Улыбка осветила ее лицо. Искренняя, несдерживаемая, естественная в своей красоте улыбка. У Рэйлана все внутри перевернулось от зависти к Чарли Рамму.
А Кирстен продолжала:
– Это был высокий симпатичный блондин, широкий в плечах, он так самоуверенно улыбался, будто для него в жизни никогда не существовало никаких преград. На его лице было написано «Любую соблазню».
– А вы, конечно, терпеть таких не могли.
– Еще как! Но он протиснулся к моему столику и сел рядом.
– Как?
– Что как?
– Как он сел? На краешек стула? Плюхнулся на него с размаху? Как?
– Вообще-то он развернул стул, оседлал его и обхватил спинку руками перед собой.
– Вот-вот, спасибо. Извините, что прервал. Продолжайте.
– Этот парень не произнес ни слова. Просто сидел, глупо улыбался и пялился на меня. Я сказала: «Перестаньте на меня смотреть». А он…
– «Ни за что».
Кирстен и Рэйлан рассмеялись вместе.
– А потом? Потом он предложил вам что-нибудь выпить?
– Да, но я отказалась.
– Какая бессердечность!
Кирстен подпрыгнула, будто ее укусила змея. Грустная, задумчивая улыбка исчезла. На лице было написано крайнее удивление.
– Это почти то же, что сказал Чарли. Он прижал руки к груди, как Ромео, и произнес:
«О дева юная, не будь так жестока».
– Может, я уже знаю его лучше, чем мне кажется. – Рэйлан усмехнулся. – Продолжайте. Что произошло потом?
– Его глупость рассмешила меня.
– Ваше сердце дрогнуло.
– Да, и в тот миг своей слабости я позволила угостить меня стаканом белого вина.
– Белого вина, да? – Рэйлан развеселился. – А на вас были очки, когда вы потягивали белое вино там, где рекой текли виски и пиво?

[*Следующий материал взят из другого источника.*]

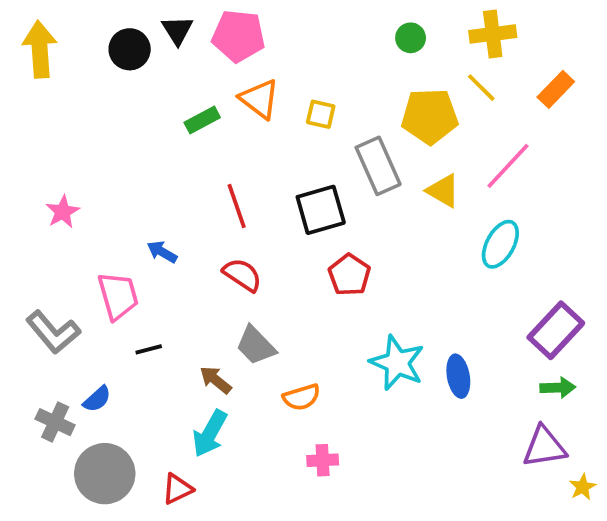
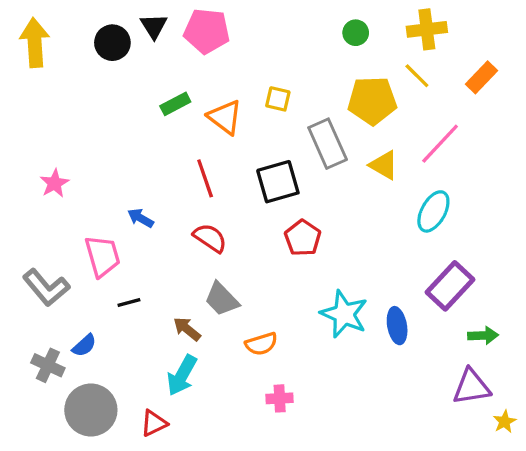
orange triangle: (260, 99) -> (225, 117), moved
purple rectangle: (556, 330) -> (450, 286), moved

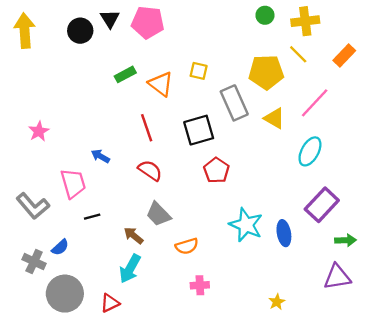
green circle: (356, 33) -> (265, 15), moved
yellow star: (505, 422) -> (277, 302), moved

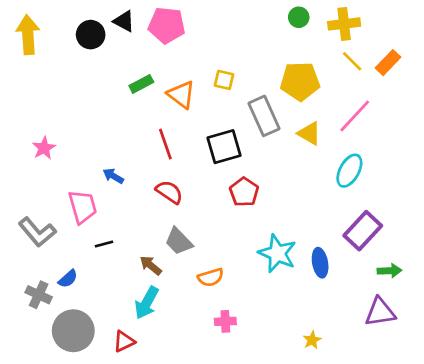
black triangle: (110, 19) -> (124, 21), turned -30
yellow line: (298, 54) -> (352, 61), moved

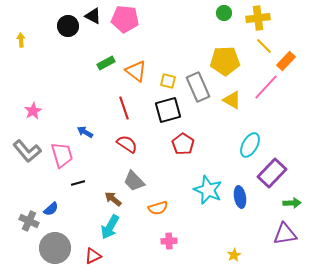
yellow arrow: (28, 35) -> (21, 40), moved, size x0.5
orange rectangle: (388, 63) -> (286, 61), moved
yellow square: (224, 80) -> (168, 81), moved
cyan ellipse: (349, 171) -> (250, 145), moved
gray L-shape: (37, 232) -> (27, 151), moved

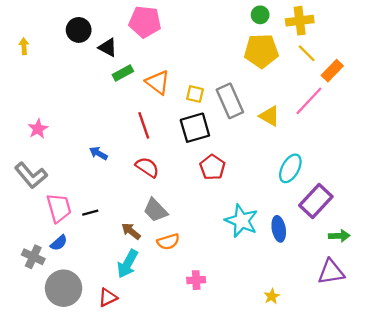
black triangle: (93, 16) -> (108, 47), moved
yellow pentagon: (225, 61) -> (261, 51), moved
pink trapezoid: (62, 155) -> (59, 208), moved
orange semicircle: (158, 208) -> (168, 242), moved

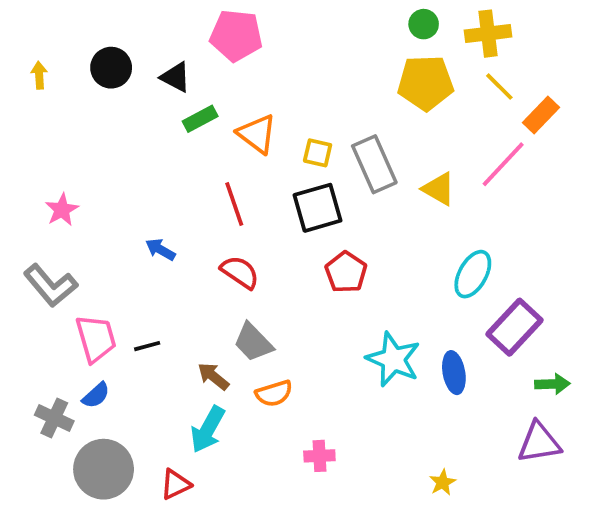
black circle: (79, 30) -> (111, 68), moved

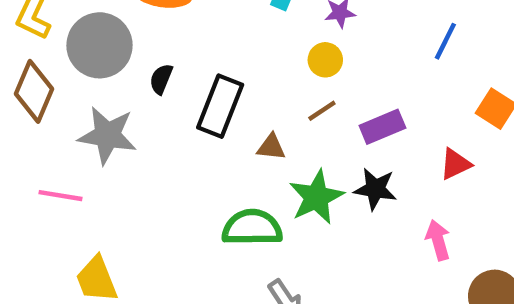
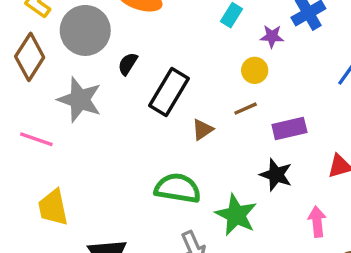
brown triangle: (271, 147) -> (202, 130), turned -50
green star: (316, 197) -> (236, 215), moved, turned -30

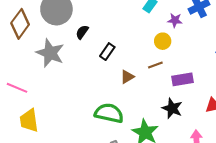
black rectangle: (169, 92) -> (107, 52), size x0.6
pink line: (36, 139) -> (17, 88), moved

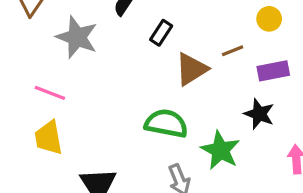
yellow circle: (163, 41) -> (269, 19), moved
brown triangle: (127, 77) -> (191, 69), size x1.6
pink line: (17, 88) -> (50, 93), moved

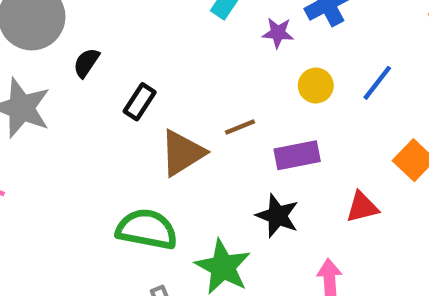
yellow circle: (269, 19) -> (316, 86), moved

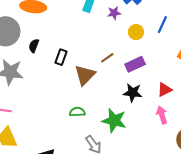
red triangle: (362, 207) -> (165, 90), moved
green semicircle: (147, 229) -> (77, 112), size x0.6

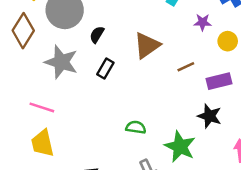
purple star: (114, 13) -> (203, 22), moved
black rectangle: (61, 57) -> (105, 68), moved
brown triangle: (85, 75) -> (147, 45), moved

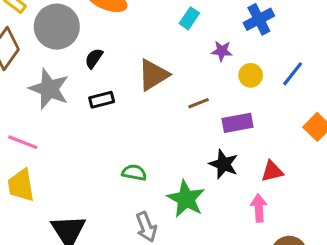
black rectangle: (105, 68) -> (102, 100), turned 42

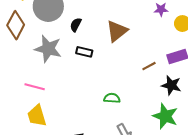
black rectangle: (102, 100) -> (84, 52), turned 35
brown line: (199, 103) -> (149, 66), moved
green star: (186, 199) -> (165, 116), moved

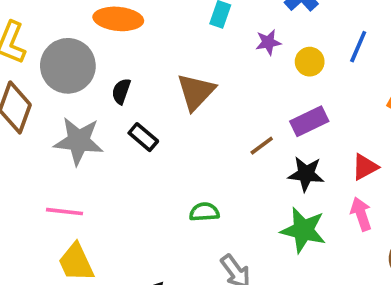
black rectangle: (84, 52) -> (143, 137), turned 35

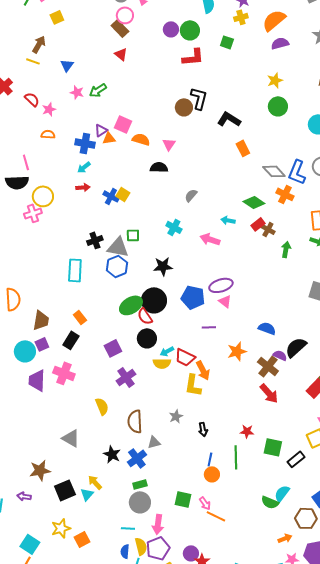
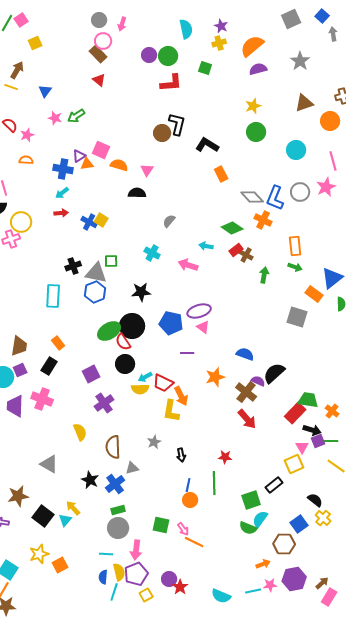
green square: (273, 447) -> (251, 500), moved, turned -30
black square: (65, 490) -> (43, 516), turned -30

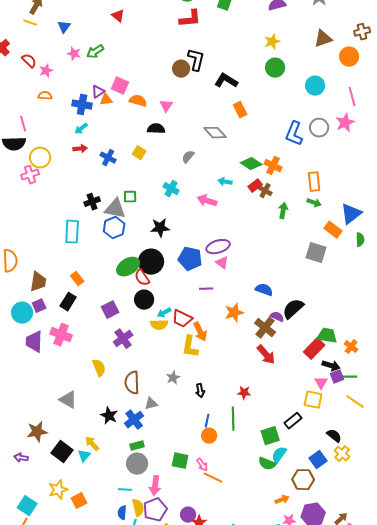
gray diamond: (252, 197) -> (215, 133), moved
yellow square: (101, 220) -> (139, 153), moved
orange cross: (263, 220) -> (273, 166), moved
yellow square: (294, 464) -> (313, 400), turned 36

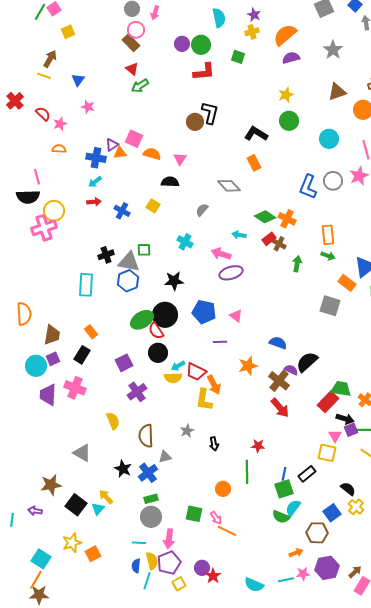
green arrow: (95, 52) -> (140, 86), moved
black L-shape: (226, 81) -> (256, 134), moved
pink cross: (30, 175) -> (44, 228), size x1.4
purple ellipse: (218, 247) -> (231, 273), moved
blue line: (207, 421) -> (284, 474), moved

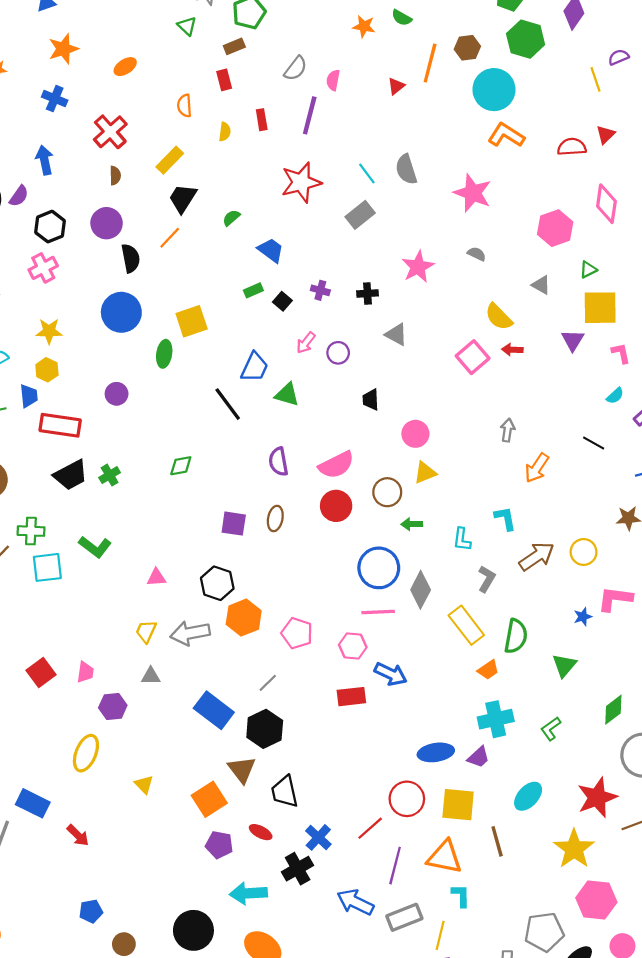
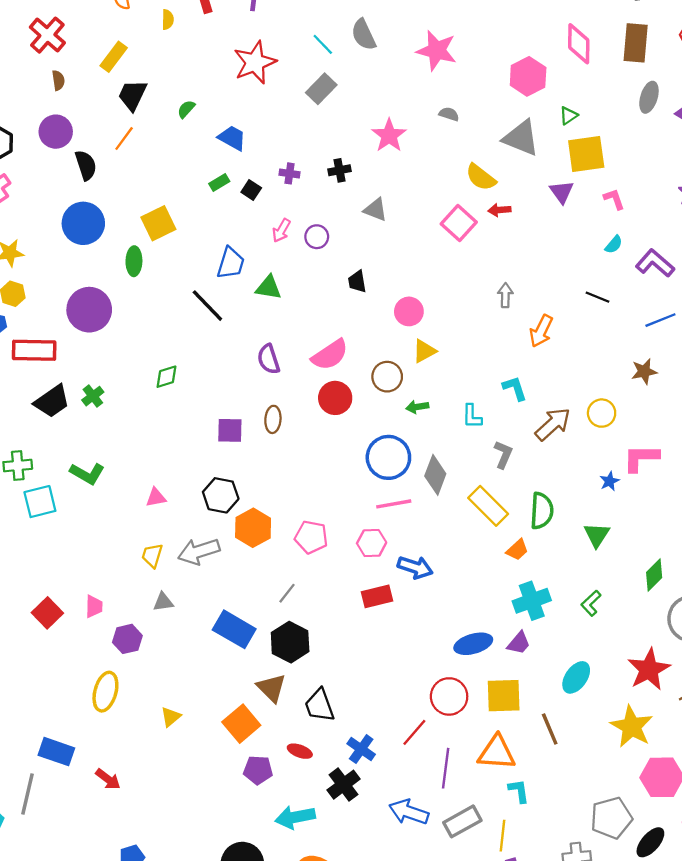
gray triangle: (541, 285) -> (521, 138), size x1.8
purple circle: (117, 394) -> (89, 310), size x1.8
yellow triangle: (144, 784) -> (171, 717), turned 42

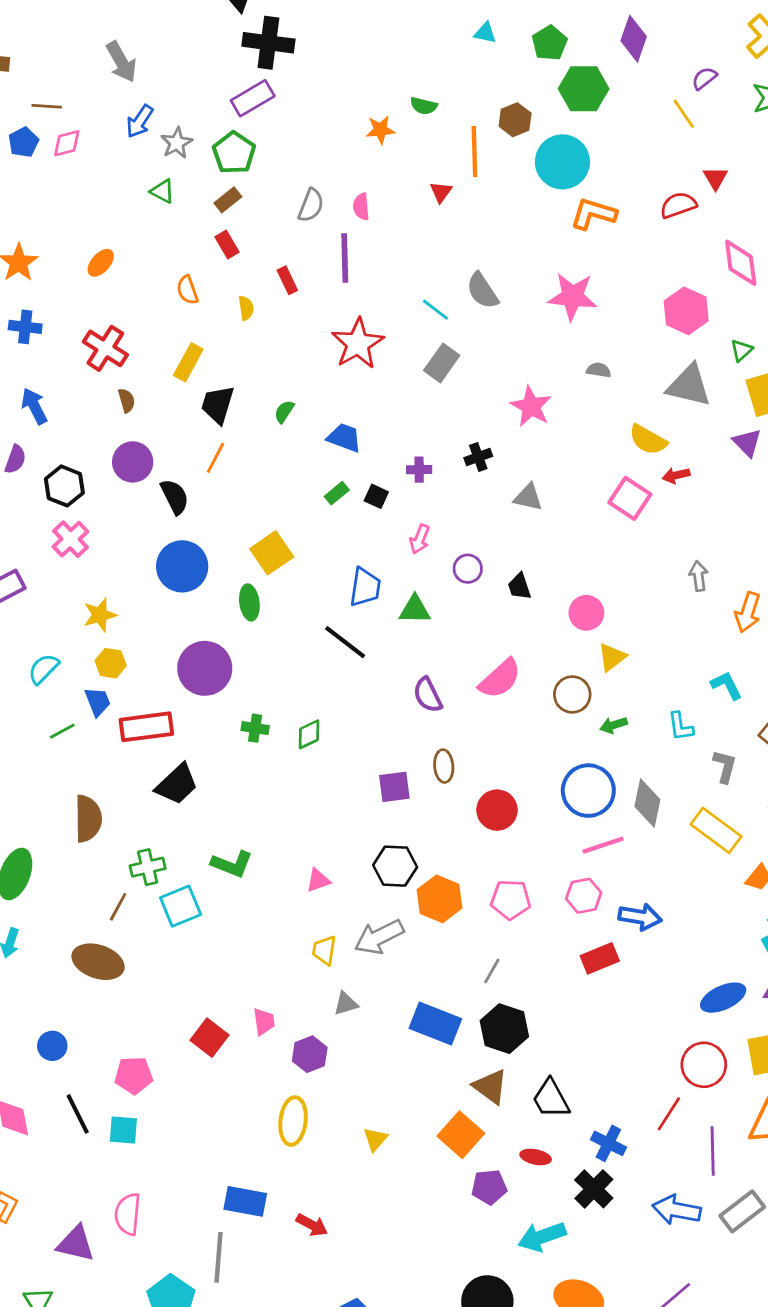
purple circle: (317, 237) -> (468, 569), moved
green cross: (93, 396) -> (255, 728), moved, turned -35
red circle: (335, 398) -> (497, 810), moved

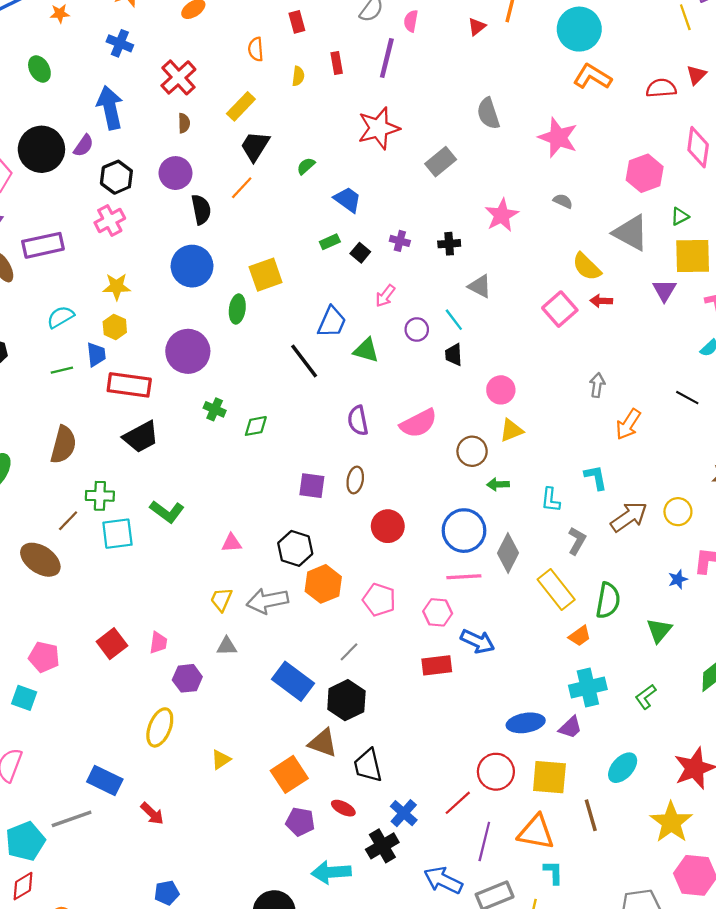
cyan line: (436, 310) -> (454, 320), moved
blue arrow: (34, 406) -> (110, 108), size x1.4
brown triangle: (490, 1087) -> (323, 743), turned -32
gray line: (218, 1257) -> (72, 819), turned 51

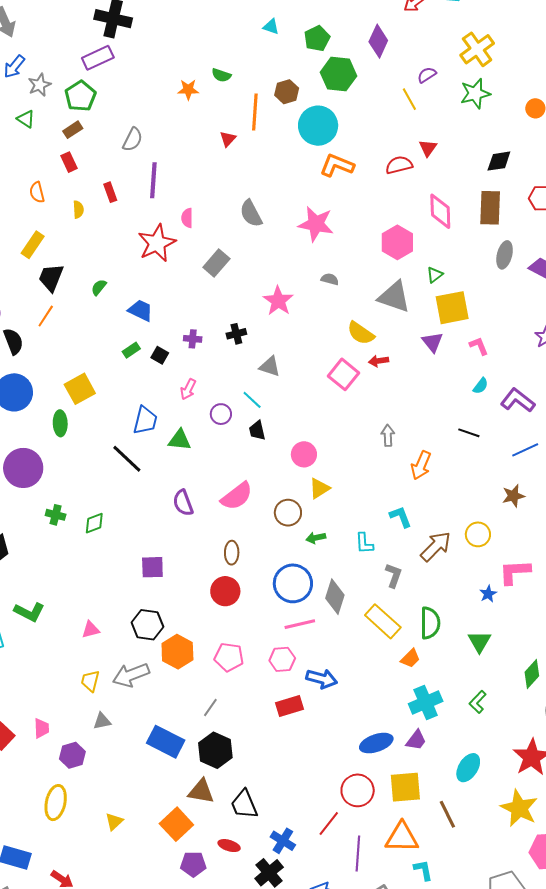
pink semicircle: (411, 21) -> (187, 218), moved
brown ellipse: (355, 480) -> (232, 553), moved

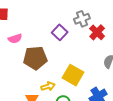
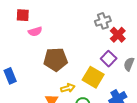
purple square: (60, 32) -> (109, 59), moved
pink semicircle: (15, 39) -> (35, 31), moved

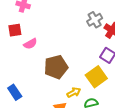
yellow square: (93, 77) -> (96, 77), turned 35

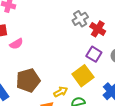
brown pentagon: (56, 67) -> (28, 80), moved

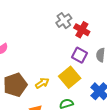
yellow arrow: (61, 92) -> (42, 83), moved

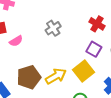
gray cross: (64, 21) -> (53, 28), moved
yellow arrow: (42, 83) -> (56, 76), size x1.5

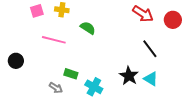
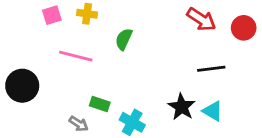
green semicircle: (88, 28) -> (124, 39), turned -98
black line: (150, 49) -> (211, 69), turned -60
black circle: (16, 61) -> (22, 86), size x1.5

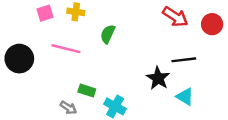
black circle: (22, 86) -> (19, 59), moved
black star: (182, 107) -> (158, 78), moved

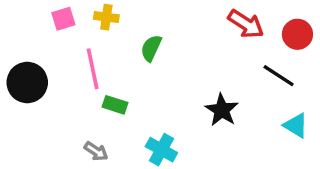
pink line: (66, 49) -> (93, 69), turned 64
black line: (184, 60) -> (279, 76), moved, turned 40
green rectangle: (87, 90) -> (115, 105), moved
cyan triangle: (185, 97) -> (296, 126), moved

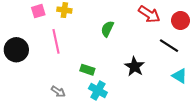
green semicircle: (151, 48) -> (107, 29), moved
green rectangle: (115, 105) -> (87, 70), moved

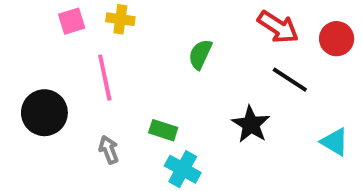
black line: (169, 46) -> (290, 80), moved
black circle: (16, 50) -> (44, 113), moved
gray arrow: (58, 92) -> (109, 150), moved, turned -144

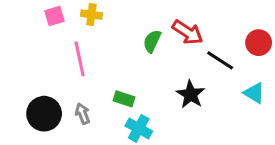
red arrow: (278, 27) -> (188, 32), moved
red circle: (337, 39) -> (259, 43), moved
black circle: (44, 113) -> (44, 114), moved
cyan triangle: (335, 142) -> (254, 93), moved

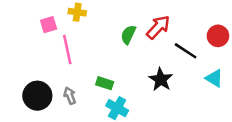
pink square: (54, 16) -> (49, 25), moved
red arrow: (188, 32) -> (158, 27), turned -80

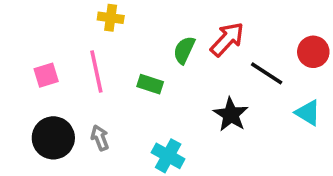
pink square: (49, 25) -> (46, 75), moved
green rectangle: (105, 83) -> (150, 84), moved

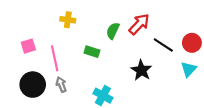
yellow cross: (111, 18) -> (68, 20), moved
red circle: (313, 52) -> (192, 43), moved
pink line: (96, 72) -> (55, 58), moved
cyan triangle: (308, 113) -> (189, 69), turned 42

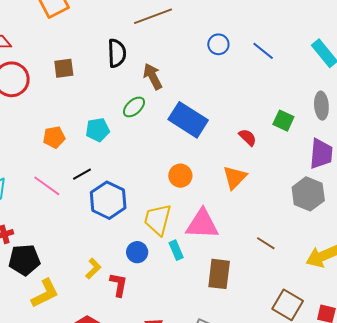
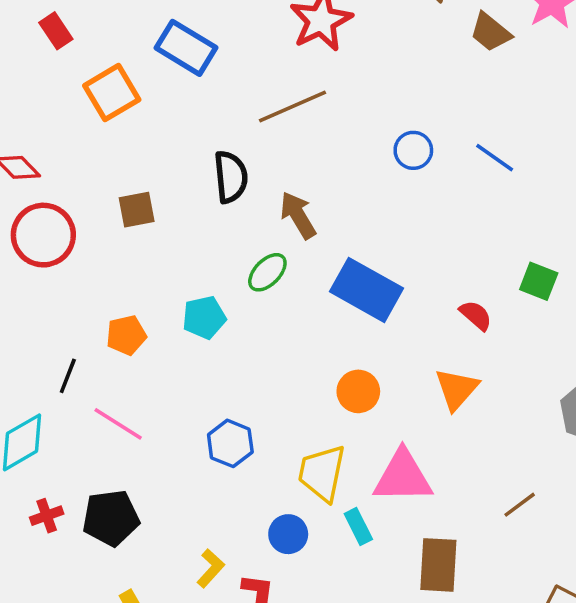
black line: (82, 174) -> (68, 376), moved, turned -36
blue hexagon: (108, 200) -> (230, 443), size x0.7
brown line: (266, 243) -> (520, 505), turned -66
black pentagon: (24, 260) -> (111, 518), moved

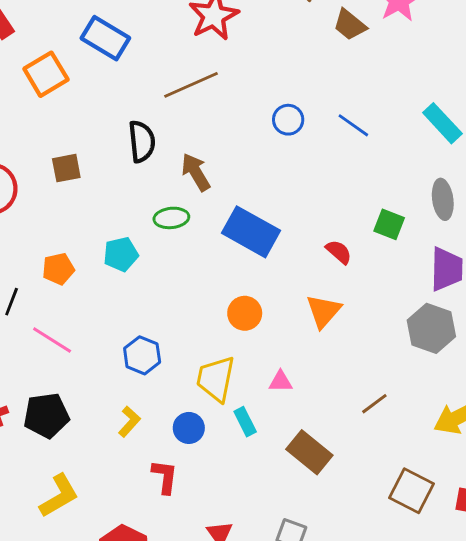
green ellipse: (267, 272) -> (171, 218), turned 40
pink triangle: (403, 477) -> (281, 382), size x0.5
brown rectangle: (438, 565) -> (309, 452), turned -54
yellow L-shape: (211, 568) -> (129, 422), moved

Чувствуя, что теперь Кирстен совсем успокоилась, он растянулся перед диваном, положив голову на руки и скинув башмаки. На месте живота появилась впадина, начинавшаяся от ребер, и он понял, что голоден. К тому же немного возбужден. Интересно, заметила ли Кирстен бугорок под молнией на его джинсах? Наверное, нет. Это ведь теперь его нормальное состояние, с тех пор как он переступил порог этого дома, – не достигшее стадии неприличия напряжение. «Можно без труда заметить, что я на взводе». Эта мысль заставила Рэйлана улыбнуться. Чтобы не выдать себя, он спросил:
– Какую же общую тему для разговора вы нашли?
– Мы в основном говорили о нем. Не потому, что Чарли был таким уж неучтивым. Он был в восторге, когда узнал, что я получила степень, задавал какие-то вопросы. Но по-настоящему его занимали только небо и самолеты.